BEGIN

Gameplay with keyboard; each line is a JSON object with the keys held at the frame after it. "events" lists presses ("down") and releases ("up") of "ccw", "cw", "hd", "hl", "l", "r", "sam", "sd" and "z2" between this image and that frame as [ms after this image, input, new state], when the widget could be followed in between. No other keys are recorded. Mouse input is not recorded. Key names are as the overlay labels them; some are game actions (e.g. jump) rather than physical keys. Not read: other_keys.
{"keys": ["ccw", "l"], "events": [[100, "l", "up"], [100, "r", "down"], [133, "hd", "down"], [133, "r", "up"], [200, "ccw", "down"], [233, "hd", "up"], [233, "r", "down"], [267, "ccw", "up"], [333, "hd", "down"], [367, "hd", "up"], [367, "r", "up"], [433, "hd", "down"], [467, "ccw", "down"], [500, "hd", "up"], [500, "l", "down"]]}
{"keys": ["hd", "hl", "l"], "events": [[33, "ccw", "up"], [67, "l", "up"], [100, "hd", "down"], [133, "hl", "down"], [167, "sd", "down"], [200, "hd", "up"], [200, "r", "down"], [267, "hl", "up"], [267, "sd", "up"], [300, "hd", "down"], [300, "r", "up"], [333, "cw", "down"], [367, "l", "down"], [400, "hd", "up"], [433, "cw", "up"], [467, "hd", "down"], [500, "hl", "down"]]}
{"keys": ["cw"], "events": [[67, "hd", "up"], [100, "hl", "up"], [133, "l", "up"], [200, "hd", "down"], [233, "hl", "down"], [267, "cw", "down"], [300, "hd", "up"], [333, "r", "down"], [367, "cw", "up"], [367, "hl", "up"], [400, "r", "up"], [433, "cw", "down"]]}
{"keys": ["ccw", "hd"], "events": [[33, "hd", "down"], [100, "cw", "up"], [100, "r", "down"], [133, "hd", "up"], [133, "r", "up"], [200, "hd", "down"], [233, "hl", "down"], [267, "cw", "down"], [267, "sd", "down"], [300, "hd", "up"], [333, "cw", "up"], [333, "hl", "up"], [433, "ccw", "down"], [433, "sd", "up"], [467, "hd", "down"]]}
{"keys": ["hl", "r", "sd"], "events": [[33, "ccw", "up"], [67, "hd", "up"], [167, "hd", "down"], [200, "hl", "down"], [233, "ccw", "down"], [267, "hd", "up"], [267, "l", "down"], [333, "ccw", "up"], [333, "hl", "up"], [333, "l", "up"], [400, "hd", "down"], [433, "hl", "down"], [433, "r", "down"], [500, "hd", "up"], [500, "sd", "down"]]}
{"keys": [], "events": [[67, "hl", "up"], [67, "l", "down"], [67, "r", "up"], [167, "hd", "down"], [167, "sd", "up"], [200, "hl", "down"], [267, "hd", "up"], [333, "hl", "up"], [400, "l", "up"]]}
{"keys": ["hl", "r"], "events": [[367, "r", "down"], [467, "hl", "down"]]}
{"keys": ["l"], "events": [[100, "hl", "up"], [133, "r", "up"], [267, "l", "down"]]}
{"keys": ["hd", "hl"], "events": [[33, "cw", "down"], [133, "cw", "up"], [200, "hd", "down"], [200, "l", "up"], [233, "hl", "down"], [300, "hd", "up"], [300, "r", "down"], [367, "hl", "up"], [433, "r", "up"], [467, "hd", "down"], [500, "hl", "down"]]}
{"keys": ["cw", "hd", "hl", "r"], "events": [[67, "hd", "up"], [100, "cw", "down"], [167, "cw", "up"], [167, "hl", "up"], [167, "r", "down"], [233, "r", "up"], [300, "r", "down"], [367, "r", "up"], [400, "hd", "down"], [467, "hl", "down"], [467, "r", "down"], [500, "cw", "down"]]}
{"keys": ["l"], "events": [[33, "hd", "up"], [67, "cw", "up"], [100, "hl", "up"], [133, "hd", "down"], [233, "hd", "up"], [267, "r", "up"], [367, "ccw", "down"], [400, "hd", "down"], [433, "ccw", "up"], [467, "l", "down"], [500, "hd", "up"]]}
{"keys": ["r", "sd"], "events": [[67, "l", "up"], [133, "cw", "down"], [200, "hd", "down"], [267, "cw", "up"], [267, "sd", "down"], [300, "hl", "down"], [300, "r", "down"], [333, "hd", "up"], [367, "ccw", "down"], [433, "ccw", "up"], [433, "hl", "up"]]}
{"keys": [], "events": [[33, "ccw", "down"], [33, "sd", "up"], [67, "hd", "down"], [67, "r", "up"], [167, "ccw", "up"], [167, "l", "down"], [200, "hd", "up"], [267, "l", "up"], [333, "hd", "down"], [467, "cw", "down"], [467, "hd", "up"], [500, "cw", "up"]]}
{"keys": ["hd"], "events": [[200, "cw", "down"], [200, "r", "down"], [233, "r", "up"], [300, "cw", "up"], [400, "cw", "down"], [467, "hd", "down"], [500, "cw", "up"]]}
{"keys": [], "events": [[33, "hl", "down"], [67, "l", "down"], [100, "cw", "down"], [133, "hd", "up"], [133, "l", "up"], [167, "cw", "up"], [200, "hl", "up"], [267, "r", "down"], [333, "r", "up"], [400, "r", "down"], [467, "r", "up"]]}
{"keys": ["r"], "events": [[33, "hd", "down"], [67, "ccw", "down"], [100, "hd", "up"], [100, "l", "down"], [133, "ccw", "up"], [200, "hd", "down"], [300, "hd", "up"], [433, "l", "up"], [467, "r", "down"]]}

END

▶ **Exercise goal**
Every record must be given again exactly as it was written.

▶ **Answer space**
Gameplay with keyboard; each line is a JSON object with the keys held at the frame after it. "events" lists presses ("down") and releases ("up") of "ccw", "cw", "hd", "hl", "l", "r", "sam", "sd" and "z2" between this image and that frame as [ms after this image, input, new state], when the widget could be followed in between. No other keys are recorded. Mouse input is not recorded. Key names are as the overlay labels them; some are game actions (e.g. jump) rather than physical keys. Not read: other_keys.
{"keys": ["ccw", "l"], "events": [[100, "l", "up"], [100, "r", "down"], [133, "hd", "down"], [133, "r", "up"], [200, "ccw", "down"], [233, "hd", "up"], [233, "r", "down"], [267, "ccw", "up"], [333, "hd", "down"], [367, "hd", "up"], [367, "r", "up"], [433, "hd", "down"], [467, "ccw", "down"], [500, "hd", "up"], [500, "l", "down"]]}
{"keys": ["hd", "hl", "l"], "events": [[33, "ccw", "up"], [67, "l", "up"], [100, "hd", "down"], [133, "hl", "down"], [167, "sd", "down"], [200, "hd", "up"], [200, "r", "down"], [267, "hl", "up"], [267, "sd", "up"], [300, "hd", "down"], [300, "r", "up"], [333, "cw", "down"], [367, "l", "down"], [400, "hd", "up"], [433, "cw", "up"], [467, "hd", "down"], [500, "hl", "down"]]}
{"keys": ["cw"], "events": [[67, "hd", "up"], [100, "hl", "up"], [133, "l", "up"], [200, "hd", "down"], [233, "hl", "down"], [267, "cw", "down"], [300, "hd", "up"], [333, "r", "down"], [367, "cw", "up"], [367, "hl", "up"], [400, "r", "up"], [433, "cw", "down"]]}
{"keys": ["ccw", "hd"], "events": [[33, "hd", "down"], [100, "cw", "up"], [100, "r", "down"], [133, "hd", "up"], [133, "r", "up"], [200, "hd", "down"], [233, "hl", "down"], [267, "cw", "down"], [267, "sd", "down"], [300, "hd", "up"], [333, "cw", "up"], [333, "hl", "up"], [433, "ccw", "down"], [433, "sd", "up"], [467, "hd", "down"]]}
{"keys": ["hl", "r", "sd"], "events": [[33, "ccw", "up"], [67, "hd", "up"], [167, "hd", "down"], [200, "hl", "down"], [233, "ccw", "down"], [267, "hd", "up"], [267, "l", "down"], [333, "ccw", "up"], [333, "hl", "up"], [333, "l", "up"], [400, "hd", "down"], [433, "hl", "down"], [433, "r", "down"], [500, "hd", "up"], [500, "sd", "down"]]}
{"keys": [], "events": [[67, "hl", "up"], [67, "l", "down"], [67, "r", "up"], [167, "hd", "down"], [167, "sd", "up"], [200, "hl", "down"], [267, "hd", "up"], [333, "hl", "up"], [400, "l", "up"]]}
{"keys": ["hl", "r"], "events": [[367, "r", "down"], [467, "hl", "down"]]}
{"keys": ["l"], "events": [[100, "hl", "up"], [133, "r", "up"], [267, "l", "down"]]}
{"keys": ["hd", "hl"], "events": [[33, "cw", "down"], [133, "cw", "up"], [200, "hd", "down"], [200, "l", "up"], [233, "hl", "down"], [300, "hd", "up"], [300, "r", "down"], [367, "hl", "up"], [433, "r", "up"], [467, "hd", "down"], [500, "hl", "down"]]}
{"keys": ["cw", "hd", "hl", "r"], "events": [[67, "hd", "up"], [100, "cw", "down"], [167, "cw", "up"], [167, "hl", "up"], [167, "r", "down"], [233, "r", "up"], [300, "r", "down"], [367, "r", "up"], [400, "hd", "down"], [467, "hl", "down"], [467, "r", "down"], [500, "cw", "down"]]}
{"keys": ["l"], "events": [[33, "hd", "up"], [67, "cw", "up"], [100, "hl", "up"], [133, "hd", "down"], [233, "hd", "up"], [267, "r", "up"], [367, "ccw", "down"], [400, "hd", "down"], [433, "ccw", "up"], [467, "l", "down"], [500, "hd", "up"]]}
{"keys": ["r", "sd"], "events": [[67, "l", "up"], [133, "cw", "down"], [200, "hd", "down"], [267, "cw", "up"], [267, "sd", "down"], [300, "hl", "down"], [300, "r", "down"], [333, "hd", "up"], [367, "ccw", "down"], [433, "ccw", "up"], [433, "hl", "up"]]}
{"keys": [], "events": [[33, "ccw", "down"], [33, "sd", "up"], [67, "hd", "down"], [67, "r", "up"], [167, "ccw", "up"], [167, "l", "down"], [200, "hd", "up"], [267, "l", "up"], [333, "hd", "down"], [467, "cw", "down"], [467, "hd", "up"], [500, "cw", "up"]]}
{"keys": ["hd"], "events": [[200, "cw", "down"], [200, "r", "down"], [233, "r", "up"], [300, "cw", "up"], [400, "cw", "down"], [467, "hd", "down"], [500, "cw", "up"]]}
{"keys": [], "events": [[33, "hl", "down"], [67, "l", "down"], [100, "cw", "down"], [133, "hd", "up"], [133, "l", "up"], [167, "cw", "up"], [200, "hl", "up"], [267, "r", "down"], [333, "r", "up"], [400, "r", "down"], [467, "r", "up"]]}
{"keys": ["r"], "events": [[33, "hd", "down"], [67, "ccw", "down"], [100, "hd", "up"], [100, "l", "down"], [133, "ccw", "up"], [200, "hd", "down"], [300, "hd", "up"], [433, "l", "up"], [467, "r", "down"]]}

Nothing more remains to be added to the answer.